24.4 Is there more to glean from the data?
Statistical tests are narrowly focused tools: they address specific questions under defined assumptions. For example, the t-test focuses on differences in mean values and relies on stringent assumptions about data distribution. While these tests are powerful, they do not provide a complete picture of the data. Exploratory techniques can often reveal patterns and insights beyond what statistical tests alone can show.
Exploratory techniques can prove quite revealing. We can, for example, explore differences in site concentrations across all ranges of values using an empirical QQ plot. Given the skewed nature of our data, we will focus on the transformed values identified in the previous section. Additionally, a density plot is included to help interpret the QQ plot.
eda_qq(Ref, Cont, p = -0.35)
eda_dens(Ref, Cont, p = -0.35)
Here are some takeaways from the plots:
The QQ plot suggests that the shapes of the distributions are similar, which is expected given that the transformation rendered both datasets approximately Normal. However, their spreads differ, with the contaminated site showing greater variability in TCB concentrations.
The QQ plot highlights a striking pattern: the bottom half of the measured concentrations at the contaminated site are consistently lower than those at the reference site when ranked by order. Conversely, the top half of concentrations are greater at the contaminated site, suggesting that additional remediation may be needed to address elevated TCB levels in some locations.
A key insight from the QQ plot is the apparent multiplicative relationship between the datasets. Concentrations at the contaminated site appear to be approximately twice those at the reference site, when compared on the transformed scale. This observation is specific to the transformed data and reflects the nature of the re-expression. For instance, if the smallest concentration at the reference site is \(-2\), the smallest concentration at the contaminated site would be \(-2 \times 2 = -4\) (when measured on a \(-0.35\) power scale).
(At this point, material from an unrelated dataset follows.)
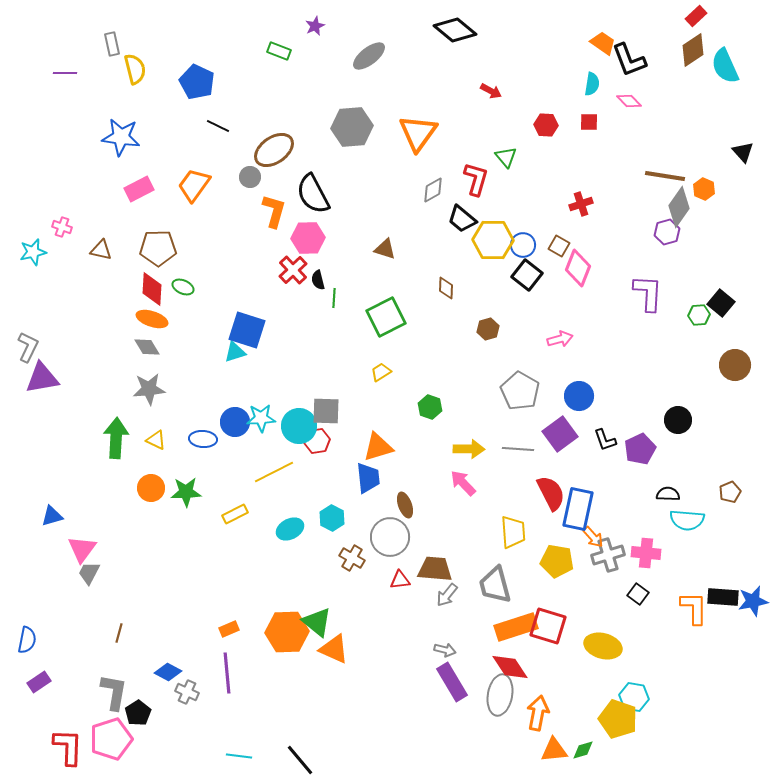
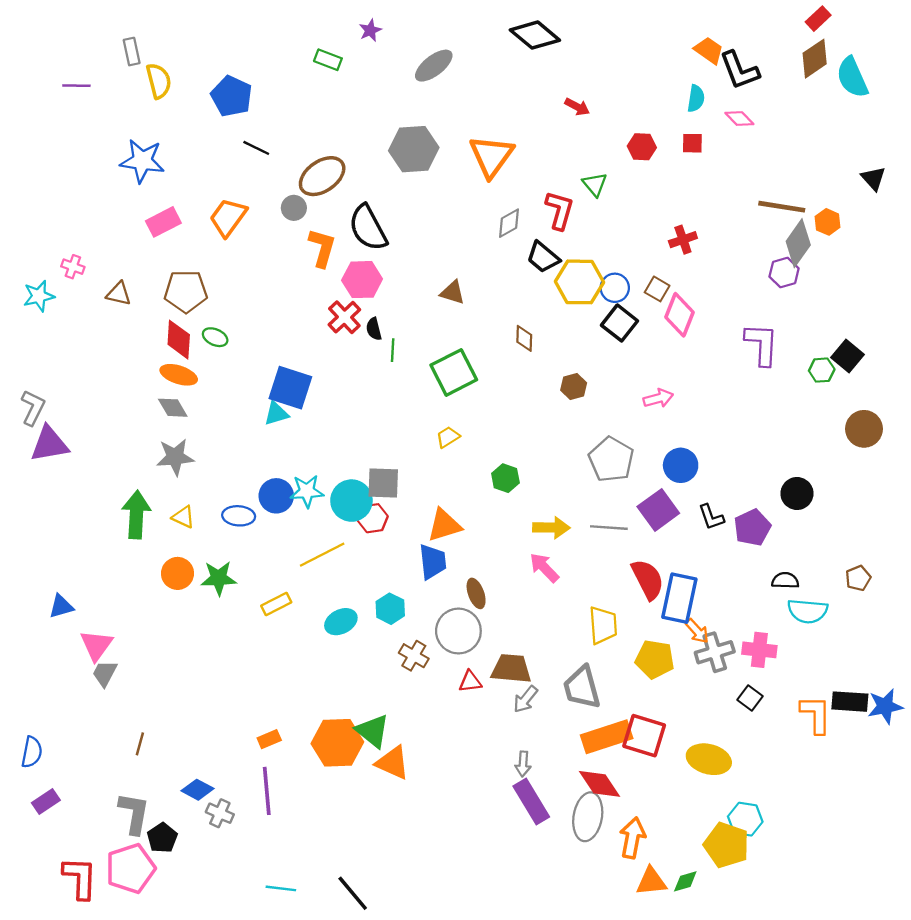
gray arrow: (445, 650) -> (523, 764), turned 80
On the original scale, the relationship translates to \(Cont = (2 \times Ref^{-0.35})^{1/-0.35}\).
This exercise underscores the value of exploratory data analysis (EDA). By using visualization tools such as QQ plots, we gain a deeper understanding of the relationships between the two datasets. These insights extend far beyond the scope of a simple comparison of means, revealing patterns and variability that might otherwise be missed.
24.5 References
Millard S.P, Neerchal N.K., Environmental Statistics with S-Plus, 2001.